Directive: In the rows below, please repeat the text word for word, beginning at the line that contains "Davidoff Cool Water Man" and stopping after the line that contains "Natural Paradise Ersatzteile".

(Stored data entries)
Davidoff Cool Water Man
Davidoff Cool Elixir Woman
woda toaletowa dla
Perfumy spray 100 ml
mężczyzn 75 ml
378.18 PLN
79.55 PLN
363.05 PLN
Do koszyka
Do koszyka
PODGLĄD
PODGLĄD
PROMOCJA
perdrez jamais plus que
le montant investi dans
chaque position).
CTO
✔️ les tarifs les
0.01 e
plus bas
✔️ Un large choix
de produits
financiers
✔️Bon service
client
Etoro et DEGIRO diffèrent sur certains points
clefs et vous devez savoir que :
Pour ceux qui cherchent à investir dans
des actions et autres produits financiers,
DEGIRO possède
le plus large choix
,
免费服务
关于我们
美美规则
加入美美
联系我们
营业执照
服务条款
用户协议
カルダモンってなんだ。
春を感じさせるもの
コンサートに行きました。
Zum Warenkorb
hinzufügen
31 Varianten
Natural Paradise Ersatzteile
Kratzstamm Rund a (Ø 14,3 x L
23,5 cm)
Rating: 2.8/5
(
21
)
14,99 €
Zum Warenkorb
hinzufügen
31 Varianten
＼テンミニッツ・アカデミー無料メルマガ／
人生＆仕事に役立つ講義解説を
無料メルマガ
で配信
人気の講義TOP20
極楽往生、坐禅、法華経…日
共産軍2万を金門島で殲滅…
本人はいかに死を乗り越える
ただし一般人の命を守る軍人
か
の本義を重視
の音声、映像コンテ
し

---

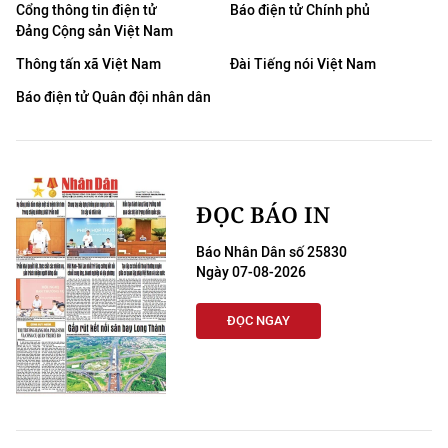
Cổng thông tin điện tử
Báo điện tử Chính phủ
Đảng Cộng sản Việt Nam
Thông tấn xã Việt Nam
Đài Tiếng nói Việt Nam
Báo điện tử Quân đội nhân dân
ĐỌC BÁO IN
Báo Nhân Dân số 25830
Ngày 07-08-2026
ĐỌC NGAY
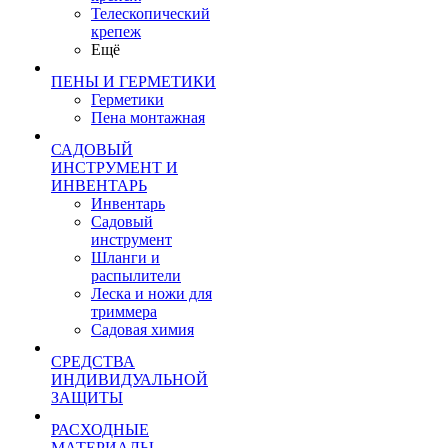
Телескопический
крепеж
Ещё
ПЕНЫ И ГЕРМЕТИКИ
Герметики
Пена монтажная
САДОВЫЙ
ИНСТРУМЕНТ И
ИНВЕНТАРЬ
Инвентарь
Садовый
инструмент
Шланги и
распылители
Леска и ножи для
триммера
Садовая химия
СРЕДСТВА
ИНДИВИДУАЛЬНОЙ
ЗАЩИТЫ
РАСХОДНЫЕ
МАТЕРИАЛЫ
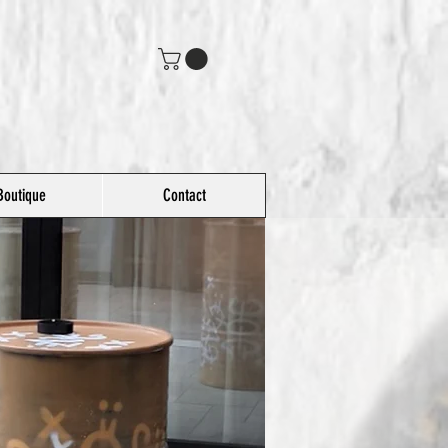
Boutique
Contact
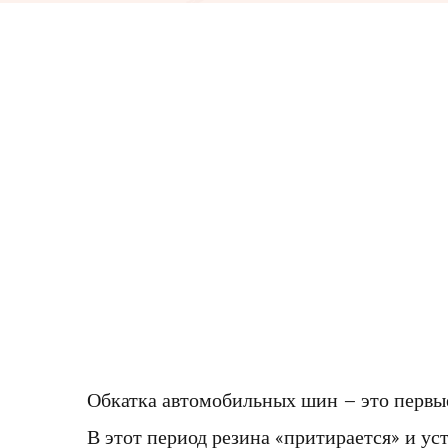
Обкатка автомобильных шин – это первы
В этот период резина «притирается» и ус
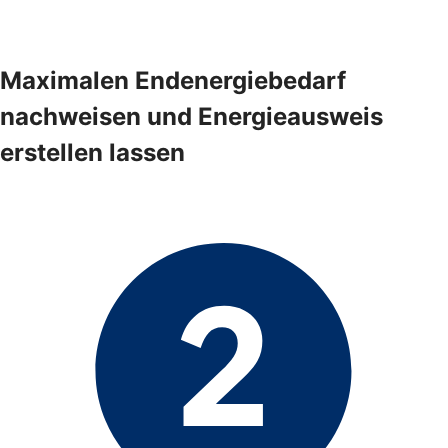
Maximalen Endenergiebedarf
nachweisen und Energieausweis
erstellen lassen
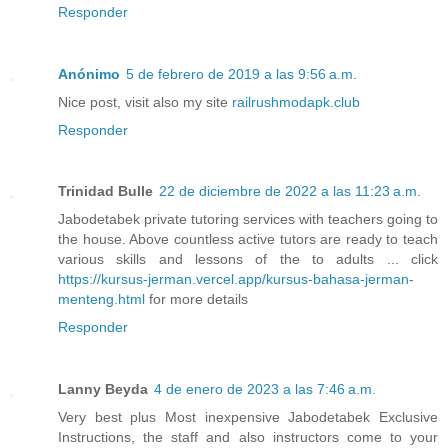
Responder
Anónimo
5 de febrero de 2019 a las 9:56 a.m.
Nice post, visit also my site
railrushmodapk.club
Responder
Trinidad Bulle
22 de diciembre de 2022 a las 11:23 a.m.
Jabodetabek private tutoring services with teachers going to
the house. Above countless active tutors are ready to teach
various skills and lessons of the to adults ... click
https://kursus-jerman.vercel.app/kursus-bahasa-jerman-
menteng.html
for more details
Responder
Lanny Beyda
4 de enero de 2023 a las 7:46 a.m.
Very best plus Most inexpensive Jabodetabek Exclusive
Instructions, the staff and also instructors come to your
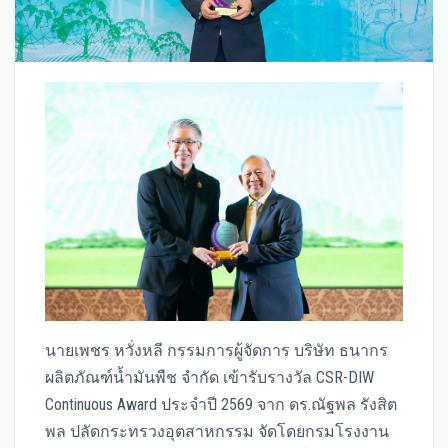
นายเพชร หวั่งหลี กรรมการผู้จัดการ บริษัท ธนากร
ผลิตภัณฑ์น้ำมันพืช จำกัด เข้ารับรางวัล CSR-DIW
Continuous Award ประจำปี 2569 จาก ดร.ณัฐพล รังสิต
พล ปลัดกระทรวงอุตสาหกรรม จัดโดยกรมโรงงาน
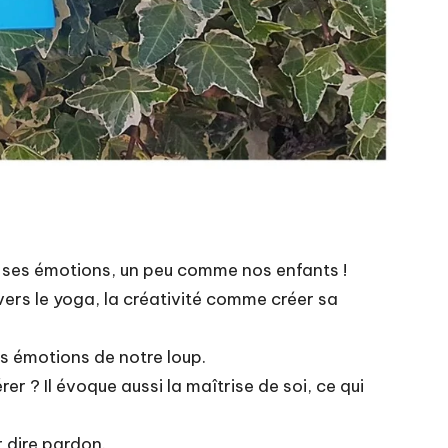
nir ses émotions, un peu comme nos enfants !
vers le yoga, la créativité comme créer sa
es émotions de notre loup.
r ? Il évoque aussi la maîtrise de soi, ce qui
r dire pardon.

Reply to the exercise:
Davidoff Cool Water Man
Davidoff Cool Elixir Woman
woda toaletowa dla
Perfumy spray 100 ml
mężczyzn 75 ml
378.18 PLN
79.55 PLN
363.05 PLN
Do koszyka
Do koszyka
PODGLĄD
PODGLĄD
PROMOCJA
perdrez jamais plus que
le montant investi dans
chaque position).
CTO
✔️ les tarifs les
0.01 e
plus bas
✔️ Un large choix
de produits
financiers
✔️Bon service
client
Etoro et DEGIRO diffèrent sur certains points
clefs et vous devez savoir que :
Pour ceux qui cherchent à investir dans
des actions et autres produits financiers,
DEGIRO possède
le plus large choix
,
免费服务
关于我们
美美规则
加入美美
联系我们
营业执照
服务条款
用户协议
カルダモンってなんだ。
春を感じさせるもの
コンサートに行きました。
Zum Warenkorb
hinzufügen
31 Varianten
Natural Paradise Ersatzteile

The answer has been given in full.